Oncologist #1 also thought that radiation may be indicated in my case. I will be making an appointment with a radiation doctor to talk about the possible radiation treatments. It sounds like my choices might be to start a two-week radiation treatment before chemo begins, or to do one after chemo that takes six weeks. I will know more about that once I’ve seen the radiation doctor.
I also spoke with him about genetic testing. It is much more complicated than I originally thought because there are many difficult decisions that flow from the results of genetic testing, such as decisions about whether or not to remove your breasts and/or ovaries. I will be revisiting those subjects soon, but first I have to wrap my mind around the rest of this information.
At the end of the appointment, the doctor asked me if I had thought about getting a second opinion. I told him that I already had an appointment with Oncologist #2 and his reaction was quite heartening. He obviously respects this doctor and basically said that he would agree with whatever she said. That made me feel like I definitely chose the right person for a second opinion. That appointment is set for a week from today.
Next steps: Other than the second opinion, in the next couple of weeks I will see a radiation doctor and get an echocardiogram to make sure my heart can take the Adriamycin. I will then return to Oncologist #1 in two weeks and we will determine the exact plan of attack, including when, where and how. I will also begin to think about genetic counseling and depending on how I’m feeling about everything else I might make an appointment with a genetic counselor.

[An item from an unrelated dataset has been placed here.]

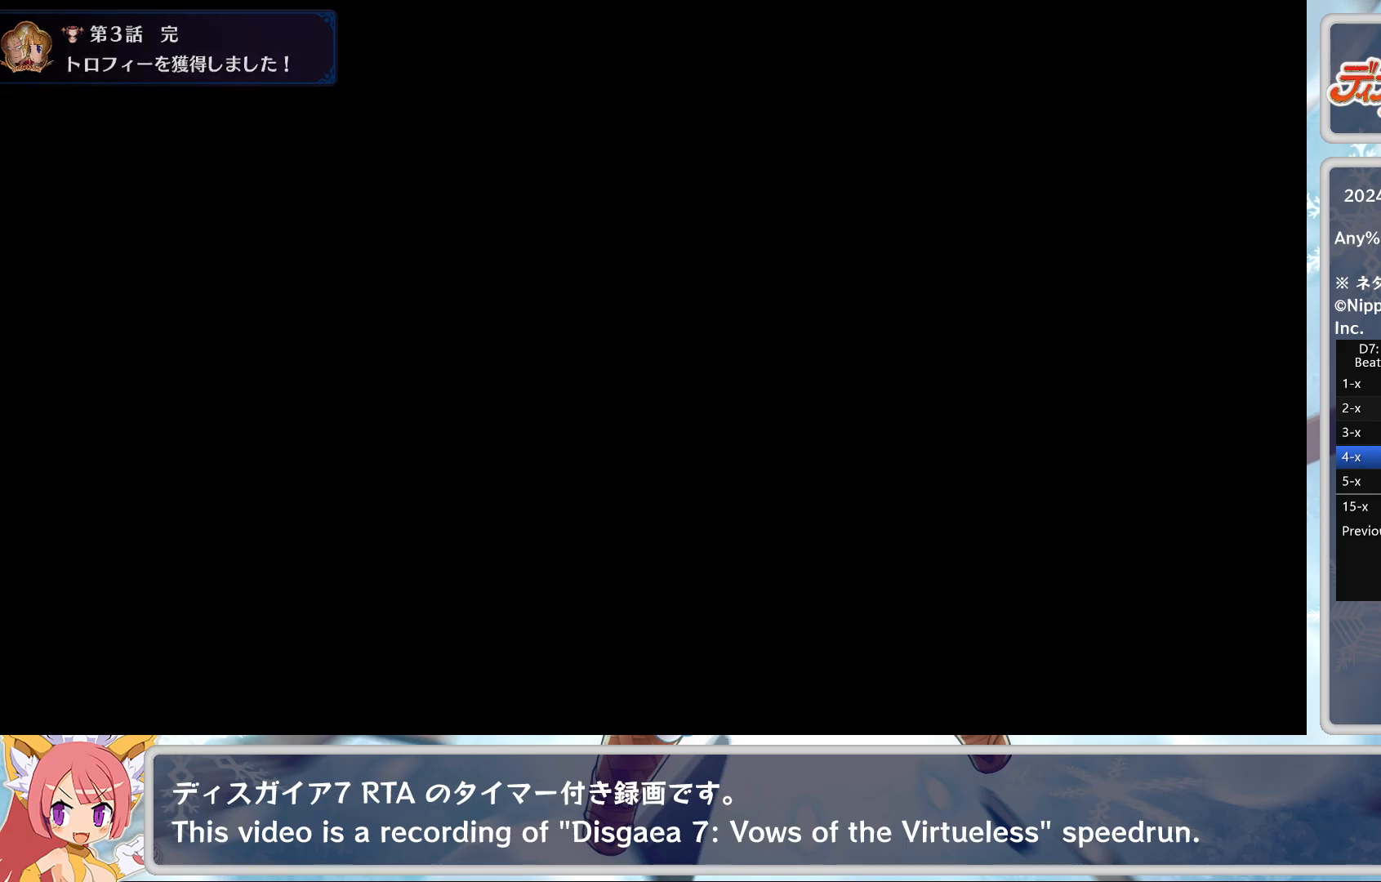
{"buttons": [], "left_stick": "center", "events": [[33, "TRIANGLE", "down"], [83, "TRIANGLE", "up"], [250, "TRIANGLE", "down"], [317, "TRIANGLE", "up"], [383, "TRIANGLE", "down"], [467, "TRIANGLE", "up"]]}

I am feeling pretty overwhelmed by all of this information right now, and I am just trying to figure out what it all means, how it will all work, and how I can fit it all into my schedule. I’m still not exactly sure what this means for my class schedule or how much help I may or may not need. Those might be questions that I will only be able to answer with time and experience, however. I’d prefer to have it all planned out, but I’m learning very quickly that I don’t really get to plan any of this out. Cancer, apparently, pretty much has its own schedule and as much as I’d like to be, I am not the boss of it.